┏━━

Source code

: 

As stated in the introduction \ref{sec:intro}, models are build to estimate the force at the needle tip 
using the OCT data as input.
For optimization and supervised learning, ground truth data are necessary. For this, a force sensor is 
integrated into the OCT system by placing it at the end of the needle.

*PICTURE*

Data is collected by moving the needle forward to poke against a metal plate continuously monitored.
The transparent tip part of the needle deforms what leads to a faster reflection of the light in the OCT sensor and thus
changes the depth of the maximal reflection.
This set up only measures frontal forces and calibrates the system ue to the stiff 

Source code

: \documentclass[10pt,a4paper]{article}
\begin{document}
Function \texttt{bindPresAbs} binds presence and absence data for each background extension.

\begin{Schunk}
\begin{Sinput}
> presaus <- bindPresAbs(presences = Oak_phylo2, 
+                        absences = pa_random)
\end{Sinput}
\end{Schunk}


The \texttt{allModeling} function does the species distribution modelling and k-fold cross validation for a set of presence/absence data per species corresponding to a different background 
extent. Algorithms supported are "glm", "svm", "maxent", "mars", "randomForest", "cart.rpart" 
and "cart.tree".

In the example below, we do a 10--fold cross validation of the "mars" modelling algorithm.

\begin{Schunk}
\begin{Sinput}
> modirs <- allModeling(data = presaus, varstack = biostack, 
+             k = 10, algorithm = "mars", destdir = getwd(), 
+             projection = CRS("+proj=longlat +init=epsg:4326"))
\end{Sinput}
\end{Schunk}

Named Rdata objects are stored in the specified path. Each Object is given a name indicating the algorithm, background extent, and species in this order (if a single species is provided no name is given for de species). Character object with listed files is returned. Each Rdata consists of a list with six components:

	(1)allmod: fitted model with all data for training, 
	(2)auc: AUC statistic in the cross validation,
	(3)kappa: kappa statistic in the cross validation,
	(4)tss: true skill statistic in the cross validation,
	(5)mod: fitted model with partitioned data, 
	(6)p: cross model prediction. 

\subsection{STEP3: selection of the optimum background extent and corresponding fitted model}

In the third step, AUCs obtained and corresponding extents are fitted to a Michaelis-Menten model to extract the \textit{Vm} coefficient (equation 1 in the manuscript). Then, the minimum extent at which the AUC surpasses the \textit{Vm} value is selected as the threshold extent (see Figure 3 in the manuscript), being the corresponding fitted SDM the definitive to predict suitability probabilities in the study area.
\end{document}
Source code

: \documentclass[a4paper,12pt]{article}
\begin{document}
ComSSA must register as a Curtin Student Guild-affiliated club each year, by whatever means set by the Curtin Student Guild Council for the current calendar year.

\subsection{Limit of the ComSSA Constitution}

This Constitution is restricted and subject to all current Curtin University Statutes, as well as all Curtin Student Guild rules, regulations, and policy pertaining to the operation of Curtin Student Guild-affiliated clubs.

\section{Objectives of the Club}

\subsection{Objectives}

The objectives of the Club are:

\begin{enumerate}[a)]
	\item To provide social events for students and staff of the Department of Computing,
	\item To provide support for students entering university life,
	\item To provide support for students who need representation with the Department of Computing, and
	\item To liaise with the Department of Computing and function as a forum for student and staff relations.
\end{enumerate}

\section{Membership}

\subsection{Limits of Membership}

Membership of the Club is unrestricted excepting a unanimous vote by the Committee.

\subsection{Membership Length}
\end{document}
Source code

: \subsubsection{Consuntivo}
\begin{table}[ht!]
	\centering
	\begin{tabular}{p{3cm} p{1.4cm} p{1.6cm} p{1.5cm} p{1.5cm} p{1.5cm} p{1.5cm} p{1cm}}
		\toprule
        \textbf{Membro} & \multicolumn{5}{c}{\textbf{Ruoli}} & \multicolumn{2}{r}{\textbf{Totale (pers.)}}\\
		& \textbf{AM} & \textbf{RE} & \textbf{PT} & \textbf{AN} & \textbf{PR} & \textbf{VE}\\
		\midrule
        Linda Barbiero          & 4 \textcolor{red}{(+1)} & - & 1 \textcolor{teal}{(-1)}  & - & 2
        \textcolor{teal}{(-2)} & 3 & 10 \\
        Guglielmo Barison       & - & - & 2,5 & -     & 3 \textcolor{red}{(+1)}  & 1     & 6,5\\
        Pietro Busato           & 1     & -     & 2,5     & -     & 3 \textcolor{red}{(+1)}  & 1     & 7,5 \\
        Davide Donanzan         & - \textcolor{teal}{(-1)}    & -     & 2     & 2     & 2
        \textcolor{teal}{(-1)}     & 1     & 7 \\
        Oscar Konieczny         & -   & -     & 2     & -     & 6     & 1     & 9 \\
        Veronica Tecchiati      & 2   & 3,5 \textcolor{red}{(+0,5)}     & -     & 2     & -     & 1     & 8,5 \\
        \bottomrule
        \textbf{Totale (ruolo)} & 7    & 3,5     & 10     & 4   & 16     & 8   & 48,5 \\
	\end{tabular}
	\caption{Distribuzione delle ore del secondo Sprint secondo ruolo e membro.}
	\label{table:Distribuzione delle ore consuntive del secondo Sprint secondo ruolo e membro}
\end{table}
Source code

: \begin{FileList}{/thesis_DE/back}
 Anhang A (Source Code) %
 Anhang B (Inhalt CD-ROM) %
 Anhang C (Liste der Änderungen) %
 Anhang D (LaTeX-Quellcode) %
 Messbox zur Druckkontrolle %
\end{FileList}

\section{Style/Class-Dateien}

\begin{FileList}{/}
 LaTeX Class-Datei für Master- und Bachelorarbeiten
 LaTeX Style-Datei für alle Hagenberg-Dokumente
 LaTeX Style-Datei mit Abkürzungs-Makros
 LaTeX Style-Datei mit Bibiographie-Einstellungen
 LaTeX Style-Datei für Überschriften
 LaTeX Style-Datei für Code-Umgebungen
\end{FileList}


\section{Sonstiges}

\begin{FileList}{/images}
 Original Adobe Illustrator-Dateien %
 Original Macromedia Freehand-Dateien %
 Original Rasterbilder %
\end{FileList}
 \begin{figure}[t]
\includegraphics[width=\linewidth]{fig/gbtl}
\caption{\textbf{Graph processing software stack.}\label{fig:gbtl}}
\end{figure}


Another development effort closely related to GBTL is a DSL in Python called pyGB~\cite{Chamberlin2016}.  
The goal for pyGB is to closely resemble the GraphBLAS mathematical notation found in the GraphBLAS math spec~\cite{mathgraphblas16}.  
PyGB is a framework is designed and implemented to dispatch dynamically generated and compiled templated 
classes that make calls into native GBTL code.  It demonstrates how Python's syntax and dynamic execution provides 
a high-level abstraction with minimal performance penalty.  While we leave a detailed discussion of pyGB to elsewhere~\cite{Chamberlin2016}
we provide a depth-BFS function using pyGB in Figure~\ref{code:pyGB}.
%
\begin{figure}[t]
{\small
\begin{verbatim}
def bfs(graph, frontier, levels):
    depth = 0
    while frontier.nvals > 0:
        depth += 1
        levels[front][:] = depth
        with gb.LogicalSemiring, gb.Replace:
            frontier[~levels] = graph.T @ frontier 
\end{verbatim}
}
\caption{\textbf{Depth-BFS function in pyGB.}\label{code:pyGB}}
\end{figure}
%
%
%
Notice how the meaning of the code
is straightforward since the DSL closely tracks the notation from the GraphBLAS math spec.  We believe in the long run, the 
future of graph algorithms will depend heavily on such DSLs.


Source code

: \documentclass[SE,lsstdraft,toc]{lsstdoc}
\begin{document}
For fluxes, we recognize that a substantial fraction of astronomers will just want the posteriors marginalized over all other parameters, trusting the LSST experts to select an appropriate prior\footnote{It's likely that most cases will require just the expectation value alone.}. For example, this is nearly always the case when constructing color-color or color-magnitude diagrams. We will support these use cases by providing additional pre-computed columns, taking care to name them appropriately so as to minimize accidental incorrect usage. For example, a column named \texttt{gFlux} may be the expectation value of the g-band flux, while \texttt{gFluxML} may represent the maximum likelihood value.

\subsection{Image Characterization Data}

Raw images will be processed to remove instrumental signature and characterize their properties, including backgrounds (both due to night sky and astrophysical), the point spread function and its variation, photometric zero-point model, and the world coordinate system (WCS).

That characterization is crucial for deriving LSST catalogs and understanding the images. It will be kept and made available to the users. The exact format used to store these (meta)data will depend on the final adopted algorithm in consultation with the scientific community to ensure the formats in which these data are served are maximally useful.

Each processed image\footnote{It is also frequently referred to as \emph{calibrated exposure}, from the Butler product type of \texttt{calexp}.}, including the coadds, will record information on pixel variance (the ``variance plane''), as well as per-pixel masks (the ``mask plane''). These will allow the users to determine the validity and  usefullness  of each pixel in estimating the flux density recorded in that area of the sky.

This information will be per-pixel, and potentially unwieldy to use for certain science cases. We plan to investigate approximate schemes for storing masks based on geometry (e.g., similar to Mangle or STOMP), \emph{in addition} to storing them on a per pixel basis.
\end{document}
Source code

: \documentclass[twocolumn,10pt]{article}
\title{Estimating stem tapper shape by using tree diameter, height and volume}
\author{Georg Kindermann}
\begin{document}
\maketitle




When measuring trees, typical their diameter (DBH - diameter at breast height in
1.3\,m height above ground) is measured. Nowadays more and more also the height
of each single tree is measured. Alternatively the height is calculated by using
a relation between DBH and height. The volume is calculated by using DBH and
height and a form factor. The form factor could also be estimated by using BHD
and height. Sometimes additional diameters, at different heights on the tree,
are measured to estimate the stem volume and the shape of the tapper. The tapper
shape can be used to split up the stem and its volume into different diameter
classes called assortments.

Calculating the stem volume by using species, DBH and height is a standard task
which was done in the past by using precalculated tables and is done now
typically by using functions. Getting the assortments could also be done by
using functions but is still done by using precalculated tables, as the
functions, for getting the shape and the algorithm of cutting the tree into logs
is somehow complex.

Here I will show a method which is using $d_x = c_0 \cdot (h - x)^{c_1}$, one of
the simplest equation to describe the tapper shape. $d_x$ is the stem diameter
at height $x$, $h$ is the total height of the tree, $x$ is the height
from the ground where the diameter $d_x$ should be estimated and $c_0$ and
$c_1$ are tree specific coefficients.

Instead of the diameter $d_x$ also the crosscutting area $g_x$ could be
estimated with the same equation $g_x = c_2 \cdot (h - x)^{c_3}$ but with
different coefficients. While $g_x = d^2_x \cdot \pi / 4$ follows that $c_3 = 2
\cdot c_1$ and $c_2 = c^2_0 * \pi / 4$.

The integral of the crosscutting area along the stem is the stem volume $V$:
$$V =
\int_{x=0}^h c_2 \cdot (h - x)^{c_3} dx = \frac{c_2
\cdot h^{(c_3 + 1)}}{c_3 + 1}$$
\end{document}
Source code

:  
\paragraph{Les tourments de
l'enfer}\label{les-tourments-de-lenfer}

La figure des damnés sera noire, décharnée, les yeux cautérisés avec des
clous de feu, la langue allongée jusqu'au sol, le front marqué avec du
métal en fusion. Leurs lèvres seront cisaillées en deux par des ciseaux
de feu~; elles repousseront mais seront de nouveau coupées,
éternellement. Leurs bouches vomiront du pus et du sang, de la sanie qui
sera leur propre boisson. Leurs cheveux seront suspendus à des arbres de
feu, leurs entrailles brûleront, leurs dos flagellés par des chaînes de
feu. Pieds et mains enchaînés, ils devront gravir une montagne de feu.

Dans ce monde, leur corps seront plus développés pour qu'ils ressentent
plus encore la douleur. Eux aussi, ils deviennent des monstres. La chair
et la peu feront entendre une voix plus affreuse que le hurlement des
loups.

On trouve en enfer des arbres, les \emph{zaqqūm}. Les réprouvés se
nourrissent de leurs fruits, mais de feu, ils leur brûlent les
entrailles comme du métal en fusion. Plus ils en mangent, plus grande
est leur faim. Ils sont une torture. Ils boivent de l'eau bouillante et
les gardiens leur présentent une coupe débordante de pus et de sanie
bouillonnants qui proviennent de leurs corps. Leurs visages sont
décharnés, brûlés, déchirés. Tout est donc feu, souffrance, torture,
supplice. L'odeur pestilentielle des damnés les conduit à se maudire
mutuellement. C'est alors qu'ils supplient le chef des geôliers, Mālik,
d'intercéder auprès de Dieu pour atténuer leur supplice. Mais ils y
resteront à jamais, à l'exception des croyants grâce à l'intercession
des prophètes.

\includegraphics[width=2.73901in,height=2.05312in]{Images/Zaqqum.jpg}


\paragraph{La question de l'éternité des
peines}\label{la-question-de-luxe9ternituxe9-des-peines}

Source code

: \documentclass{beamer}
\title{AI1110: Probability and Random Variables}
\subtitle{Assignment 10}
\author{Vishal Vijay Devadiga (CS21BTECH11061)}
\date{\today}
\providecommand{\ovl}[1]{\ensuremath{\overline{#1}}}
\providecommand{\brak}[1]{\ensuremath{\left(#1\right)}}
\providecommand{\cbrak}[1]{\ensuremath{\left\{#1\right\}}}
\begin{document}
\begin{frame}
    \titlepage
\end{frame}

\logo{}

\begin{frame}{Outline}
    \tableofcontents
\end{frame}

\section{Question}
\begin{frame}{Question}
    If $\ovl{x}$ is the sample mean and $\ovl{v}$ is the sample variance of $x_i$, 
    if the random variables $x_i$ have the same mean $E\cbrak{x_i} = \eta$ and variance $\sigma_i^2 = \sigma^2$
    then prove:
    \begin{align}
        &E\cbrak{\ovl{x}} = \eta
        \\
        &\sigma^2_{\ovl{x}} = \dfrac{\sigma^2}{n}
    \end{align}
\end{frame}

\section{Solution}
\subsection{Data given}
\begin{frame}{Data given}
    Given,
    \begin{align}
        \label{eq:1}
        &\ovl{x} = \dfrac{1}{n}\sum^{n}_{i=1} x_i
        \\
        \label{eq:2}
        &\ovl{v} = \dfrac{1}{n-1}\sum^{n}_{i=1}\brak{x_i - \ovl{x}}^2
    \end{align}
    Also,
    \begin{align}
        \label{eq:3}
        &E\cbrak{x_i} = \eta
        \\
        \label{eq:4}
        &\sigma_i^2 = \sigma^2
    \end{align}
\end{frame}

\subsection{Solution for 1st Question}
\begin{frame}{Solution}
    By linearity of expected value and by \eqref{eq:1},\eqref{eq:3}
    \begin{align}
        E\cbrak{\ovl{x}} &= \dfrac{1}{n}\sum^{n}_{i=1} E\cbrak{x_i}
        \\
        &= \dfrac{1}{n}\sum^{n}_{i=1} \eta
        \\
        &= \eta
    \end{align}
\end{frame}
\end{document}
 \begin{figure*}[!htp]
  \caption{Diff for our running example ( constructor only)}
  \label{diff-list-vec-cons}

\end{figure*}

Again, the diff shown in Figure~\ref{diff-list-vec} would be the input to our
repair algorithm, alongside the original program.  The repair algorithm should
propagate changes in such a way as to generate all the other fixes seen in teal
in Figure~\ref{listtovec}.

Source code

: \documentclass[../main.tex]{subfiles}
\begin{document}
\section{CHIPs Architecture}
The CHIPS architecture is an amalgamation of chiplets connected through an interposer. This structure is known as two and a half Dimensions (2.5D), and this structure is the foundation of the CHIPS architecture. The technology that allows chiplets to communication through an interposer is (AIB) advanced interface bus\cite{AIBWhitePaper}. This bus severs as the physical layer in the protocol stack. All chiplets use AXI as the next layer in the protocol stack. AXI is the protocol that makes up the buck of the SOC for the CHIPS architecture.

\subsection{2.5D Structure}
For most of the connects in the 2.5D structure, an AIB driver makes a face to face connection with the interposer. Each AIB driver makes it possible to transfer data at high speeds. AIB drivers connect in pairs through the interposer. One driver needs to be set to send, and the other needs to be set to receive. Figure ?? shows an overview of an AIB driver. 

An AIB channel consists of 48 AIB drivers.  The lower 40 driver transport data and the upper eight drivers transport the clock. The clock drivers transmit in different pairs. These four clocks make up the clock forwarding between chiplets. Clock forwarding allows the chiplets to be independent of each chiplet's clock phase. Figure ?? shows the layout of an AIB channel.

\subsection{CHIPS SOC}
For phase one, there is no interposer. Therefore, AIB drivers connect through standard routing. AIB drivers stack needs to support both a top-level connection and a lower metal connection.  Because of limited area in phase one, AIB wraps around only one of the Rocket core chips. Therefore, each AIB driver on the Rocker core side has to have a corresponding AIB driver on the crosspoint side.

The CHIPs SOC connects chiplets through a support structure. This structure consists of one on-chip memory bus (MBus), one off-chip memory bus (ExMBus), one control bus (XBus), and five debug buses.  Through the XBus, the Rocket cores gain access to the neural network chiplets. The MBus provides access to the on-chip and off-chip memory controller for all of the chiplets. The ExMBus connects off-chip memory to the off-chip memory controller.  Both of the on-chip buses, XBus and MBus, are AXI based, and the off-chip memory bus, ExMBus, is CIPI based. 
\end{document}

┗━━

TO DO. Find every line in the listing that has the string "includegraphics", then give the count by itself.

SOLVED EXERCISE. 2